Page 253 of the Westminster Papers for 1 April 1874 includes an example of the double exclamation mark in the note to Black’s 33rd move in the game Madan-Keynes.’
Exclamation marks became prevalent in the Deutsche Schachzeitung in 1861, but at first the custom was to attach them to moves by Black in compositions, in the sense of ‘the best defensive try’. See, for instance, page 136 of the April 1861 issue. Another example concerns this position from page 70 of the January 1861 number:
The solution appeared on page 228 of the July 1861 Deutsche Schachzeitung:
Two small points about old usage are mentioned briefly.
Books and magazines sometimes placed an exclamation mark or question mark in brackets to temper its force. For instance, the game Alekhine v Tylor, Margate, 1937 in Alekhine’s My Best Games of Chess 1924-1937 (London, 1939) had ‘7 P-B3?’ and ‘23 BxP(?)’.
A century or so ago, particularly in German-language chess literature, it was common to spread an exclamation mark or question mark across two or more moves which comprised a manoeuvre or idea. An example is the conclusion of Maróczy v Marco, Monte Carlo, 1902 on page 36 of the January 1904 Wiener Schachzeitung:
A general matter is mentioned here in passing, concerning the use of punctuation in prose.
It may be wondered why so many people nowadays put question marks after indirect questions? And maybe/perhaps stranger still, question marks after maybe/perhaps? And after other ordinary statements which are not questions? We assume that there is some explanation?
See too C.N. 9887.
C.N. 582 reported that on page 148 of the Australasian Chess Review, 17 June 1937 a move received eight question marks.
Another case was on pages 15-17 of Chess World, January 1967. The game was annotated by W.J. Geus, but only the punctuation is shown below:
Douglas Gibson Hamilton – Emanuel Basta
Championship of Victoria, Melbourne, 1966
1 e4 c6 2 d3 d5 3 Nd2 e5! 4 g3 Nf6 5 Bg2 Be6 6 Ngf3 dxe4 7 dxe4 Nbd7 8 Qe2 Be7 9 h3 h6 10 O-O g5! 11 Nc4 Qc7 12 Nh2 O-O-O 13 a4 Bc5 14 c3 Nb6 15 Nxb6+ Bxb6 16 b4 a5! 17 Be3 axb4 18 a5!? Bxe3 19 fxe3!? Ne8 20 a6 b5 21 cxb4 Bc4 22 Qg4+ Kb8 23 Rfc1 Ka7 24 Bf1 Nd6 25 Qf3 h5 26 Be2 Rd7 27 Nf1 g4! 28 hxg4 hxg4 29 Qxg4
29...f5!! 30 exf5 Bd5! 31 Bd3 Rg7 32 Qe2 Rh1+ 33 Kf2 e4! 34 Bxb5 Nxb5 35 Kg2
35...Nd4?!? 36 Qb2! Nf3??
37 b5???????? Rxg3+! 38 Nxg3 Rh2+ 39 Kf1 Rxb2 40 White resigns.

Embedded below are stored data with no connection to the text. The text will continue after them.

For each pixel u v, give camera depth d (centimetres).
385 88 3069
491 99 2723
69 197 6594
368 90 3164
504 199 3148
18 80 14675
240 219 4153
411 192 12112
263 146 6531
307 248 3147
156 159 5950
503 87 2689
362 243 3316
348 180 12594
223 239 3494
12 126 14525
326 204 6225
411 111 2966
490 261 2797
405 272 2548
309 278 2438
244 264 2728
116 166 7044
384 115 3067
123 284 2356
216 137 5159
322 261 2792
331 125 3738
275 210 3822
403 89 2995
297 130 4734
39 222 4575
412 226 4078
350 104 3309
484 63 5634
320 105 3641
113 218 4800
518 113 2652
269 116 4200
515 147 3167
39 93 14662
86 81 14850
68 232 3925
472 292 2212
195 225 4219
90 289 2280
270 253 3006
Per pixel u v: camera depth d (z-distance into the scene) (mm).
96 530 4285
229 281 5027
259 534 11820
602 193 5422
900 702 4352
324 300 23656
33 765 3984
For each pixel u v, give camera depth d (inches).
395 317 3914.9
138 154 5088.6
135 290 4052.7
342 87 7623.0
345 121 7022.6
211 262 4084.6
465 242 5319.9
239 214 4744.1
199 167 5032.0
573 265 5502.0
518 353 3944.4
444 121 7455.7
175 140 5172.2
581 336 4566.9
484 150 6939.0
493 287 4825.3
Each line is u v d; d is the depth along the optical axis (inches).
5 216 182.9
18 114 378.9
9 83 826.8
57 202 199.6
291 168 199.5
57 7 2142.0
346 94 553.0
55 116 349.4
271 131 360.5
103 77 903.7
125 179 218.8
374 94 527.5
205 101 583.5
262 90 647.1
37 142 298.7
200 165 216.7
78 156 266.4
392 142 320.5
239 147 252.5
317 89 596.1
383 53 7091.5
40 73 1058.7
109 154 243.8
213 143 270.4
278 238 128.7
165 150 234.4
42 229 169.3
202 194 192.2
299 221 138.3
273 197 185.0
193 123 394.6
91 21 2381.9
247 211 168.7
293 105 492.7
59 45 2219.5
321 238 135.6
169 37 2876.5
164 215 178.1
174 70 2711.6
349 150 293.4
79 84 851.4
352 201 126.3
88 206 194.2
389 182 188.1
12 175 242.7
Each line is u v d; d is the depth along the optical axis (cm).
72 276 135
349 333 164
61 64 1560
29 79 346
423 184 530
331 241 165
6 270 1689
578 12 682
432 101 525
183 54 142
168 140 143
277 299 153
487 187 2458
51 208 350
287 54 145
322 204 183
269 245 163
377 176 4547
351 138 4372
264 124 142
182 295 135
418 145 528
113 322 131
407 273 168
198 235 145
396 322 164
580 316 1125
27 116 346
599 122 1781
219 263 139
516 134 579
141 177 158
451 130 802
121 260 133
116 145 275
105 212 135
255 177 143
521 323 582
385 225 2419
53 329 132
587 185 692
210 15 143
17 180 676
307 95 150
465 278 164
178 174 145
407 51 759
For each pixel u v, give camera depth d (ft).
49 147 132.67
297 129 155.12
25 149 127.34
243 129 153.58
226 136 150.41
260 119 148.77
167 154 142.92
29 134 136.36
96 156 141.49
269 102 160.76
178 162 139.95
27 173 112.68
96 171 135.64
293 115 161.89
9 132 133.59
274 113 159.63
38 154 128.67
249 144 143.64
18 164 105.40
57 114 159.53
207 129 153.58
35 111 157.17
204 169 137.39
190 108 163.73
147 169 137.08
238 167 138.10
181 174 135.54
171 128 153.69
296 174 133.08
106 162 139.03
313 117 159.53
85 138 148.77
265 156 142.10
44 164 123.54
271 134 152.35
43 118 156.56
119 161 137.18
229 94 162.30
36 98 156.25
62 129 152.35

After White’s 37th move Geus wrote:
‘This annotator believes that the difference between the winning move (37 KxR) and the text deserves as many ?s as the printer is likely to tolerate.’
An example of punctuation which is accidentally wrong in a game-score occurs on page 104 of Scacchi (‘Manuale di base’) by Paola Cavallanti (Florence and Milan, 2002): in Capablanca v Spielmann, New York, 1927, 18 axb5 is given two question marks.
The final paragraph of the Introduction to Confessions of a Chess Grandmaster by A. Soltis (Davenport, 1990):
‘And I’m not going to bore you with two pages of sub-variations explaining why 22 b3!? is slightly better than 22 Rc2?! There is entirely too much punctuation wasted today by members of the Hübner-Timman school who will give you reams of analysis to reveal the absolute truth about a game but may not get around to explaining why a move is good, what was in the player’s mind when he played it or how it can help you improve your own play.’